Lawson also received support from members of the Georgia State Police who paid him regular visits.

"At the same time he had a lot of support from Georgia troopers as well," Bowie said. "Many stopped and visited and offered kind words. It's a brotherhood and they take care of their own. It doesn't matter that he's a trooper from another state, members of law enforcement really look out for each other."

The effort made by Georgia state police to assist Lawson during his treatment was not lost on local members of law enforcement, Willis said.

"I can't say enough the Georgia State Patrol for the fact they went by to check on him nearly every day," Willis said. "I can't thank those guys enough, they are a fine organization. They treated him like they were one of theirs.

"Law enforcement is all one big family, it doesn't matter if it's state or local, if one of our's is down we look out for them."

Willis said his colleagues also appreciated the concern and support of those from those in the region who both did and did not know Lawson.

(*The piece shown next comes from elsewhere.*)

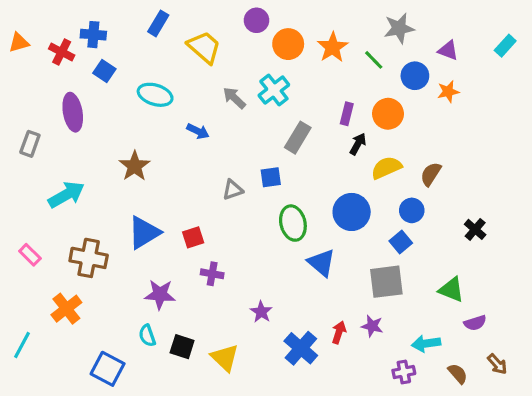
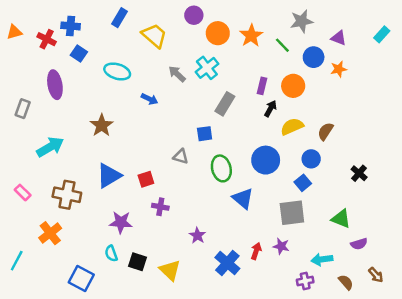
gray triangle: (233, 190) -> (181, 156), moved, turned 35

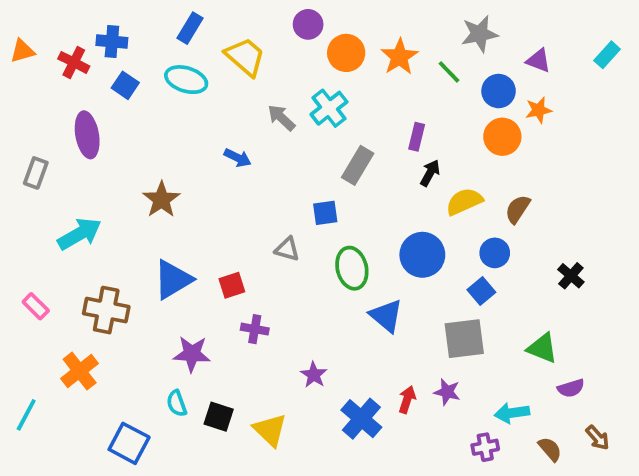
cyan ellipse: (117, 71) -> (186, 80), moved
orange circle: (293, 86) -> (502, 137), moved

"There's no possible way to thank all of the people who have had some sort of impact on the situation that Jamie is in," Willis said. "We just appreciate everyone so much."

Benefit ride and lunch: A benefit lunch and motorcycle ride to raise money to help Lawson and his family defray ongoing medical costs will be held in the Gate City High School/Middle School parking lot Saturday. Food from Texas Roadhouse will be provided beginning at 11 a.m. A $5 donation for food is requested. The benefit motorcycle ride, which was originally scheduled for June 2, is set to leave from the parking lot following Lawson's arrival and the completion of lunch. The ride is free, although organizers said a donation of any amount will be appreciated. While geared towards motorcycles, vehicles of any type can participate, organizers said. Drawings for door prizes will also be held before the ride.